The film received a score of 70 out of 100 from 32 film critics according to the review aggregator Metacritic, indicating "generally favorable reviews" and holds an average rating of 65% by 126 film critics on the review ranking site Rotten Tomatoes, and an average rating of 6.4/10. The website's critical consensus states: "Melodrama, swordplay, and CG armies -- fans of martial arts epic will get what they bargain for, though the baroque art direction can be both mesmerizing and exhaustively excessive".

===Awards and nominations===
Curse of the Golden Flower won four awards out of 14 nominations from the 26th Hong Kong Film Awards in 2007.
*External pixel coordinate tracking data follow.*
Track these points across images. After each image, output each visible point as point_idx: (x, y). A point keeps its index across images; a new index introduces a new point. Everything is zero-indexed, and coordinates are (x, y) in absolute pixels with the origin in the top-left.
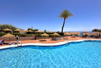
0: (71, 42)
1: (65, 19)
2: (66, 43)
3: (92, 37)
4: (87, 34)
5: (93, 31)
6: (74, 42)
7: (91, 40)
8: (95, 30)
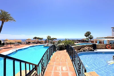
0: (18, 50)
1: (3, 23)
2: (14, 51)
3: (34, 43)
4: (30, 41)
5: (34, 39)
6: (21, 49)
7: (34, 45)
8: (35, 38)
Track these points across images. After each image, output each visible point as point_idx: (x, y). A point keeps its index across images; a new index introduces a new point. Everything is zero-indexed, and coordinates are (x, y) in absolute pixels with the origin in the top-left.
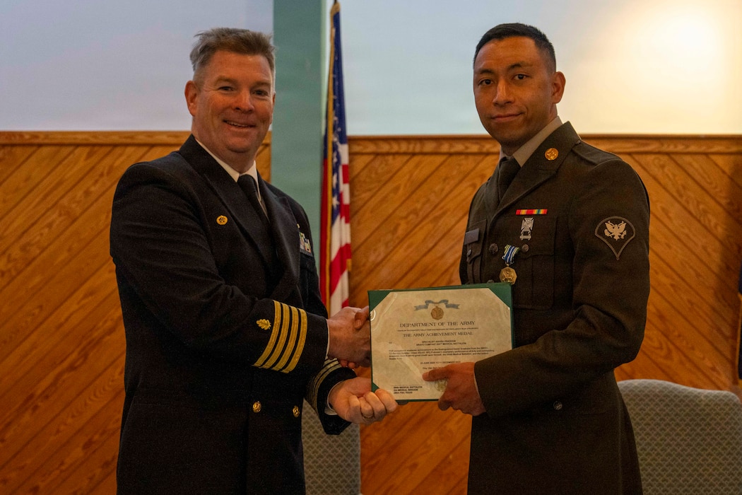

| Category | Nomination | Result | Ref |
| Best Film | Curse of the Golden Flower | Nominated |  |
| Best Director | Zhang Yimou | Nominated |
| Best Actor | Chow Yun-fat | Nominated |
| Best Actress | Gong Li | Won |
| Best Supporting Actor | Jay Chou | Nominated |
| Best Supporting Actor | Liu Ye | Nominated |
| Best Cinematography | Zhao Xiaoding | Nominated |
| Art Direction | Huo Tingxiao | Won |
| Best Costume and Make Up Design | Yee Chung-Man | Won |
| Best Action Choreography | Ching Siu-tung | Nominated |
| Best Original Film Score | Shigeru Umebayashi | Nominated |
| Best Original Film Song | "菊花台" (Chrysanthemum Flower Bed) by Jay Chou from Still Fantasy | Won |
| Best Sound Design | Tao Jing, Roger Savage | Nominated |
| Best Visual Effects | Cheuk Wah | Nominated |

==Soundtrack==
Besides starring in the film, Jay Chou has also recorded two songs to accompany the film, one titled "Chrysanthemum Terrace" (菊花台 (Júhuā tái)), released on his seventh studio album Still Fantasy and one included in his Curse of the Golden Flower EP. The EP includes his song "Golden Armor" (黄金甲 (Huángjīn jiǎ)).